### THE PROBLEM
Copy out every line of the entries below word for word, keeping the same line breaks.

### DATASET RECORDS
⁂

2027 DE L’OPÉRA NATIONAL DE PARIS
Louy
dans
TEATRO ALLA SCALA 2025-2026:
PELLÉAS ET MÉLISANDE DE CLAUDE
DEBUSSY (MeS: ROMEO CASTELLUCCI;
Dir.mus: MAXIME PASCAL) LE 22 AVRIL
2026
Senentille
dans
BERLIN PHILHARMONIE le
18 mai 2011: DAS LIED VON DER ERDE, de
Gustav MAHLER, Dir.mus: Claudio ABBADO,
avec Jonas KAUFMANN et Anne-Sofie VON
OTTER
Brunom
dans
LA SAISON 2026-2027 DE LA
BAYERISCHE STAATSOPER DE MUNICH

⁂

### WRITTEN ANSWER
2027 DE L’OPÉRA NATIONAL DE PARIS
Louy
dans
TEATRO ALLA SCALA 2025-2026:
PELLÉAS ET MÉLISANDE DE CLAUDE
DEBUSSY (MeS: ROMEO CASTELLUCCI;
Dir.mus: MAXIME PASCAL) LE 22 AVRIL
2026
Senentille
dans
BERLIN PHILHARMONIE le
18 mai 2011: DAS LIED VON DER ERDE, de
Gustav MAHLER, Dir.mus: Claudio ABBADO,
avec Jonas KAUFMANN et Anne-Sofie VON
OTTER
Brunom
dans
LA SAISON 2026-2027 DE LA
BAYERISCHE STAATSOPER DE MUNICH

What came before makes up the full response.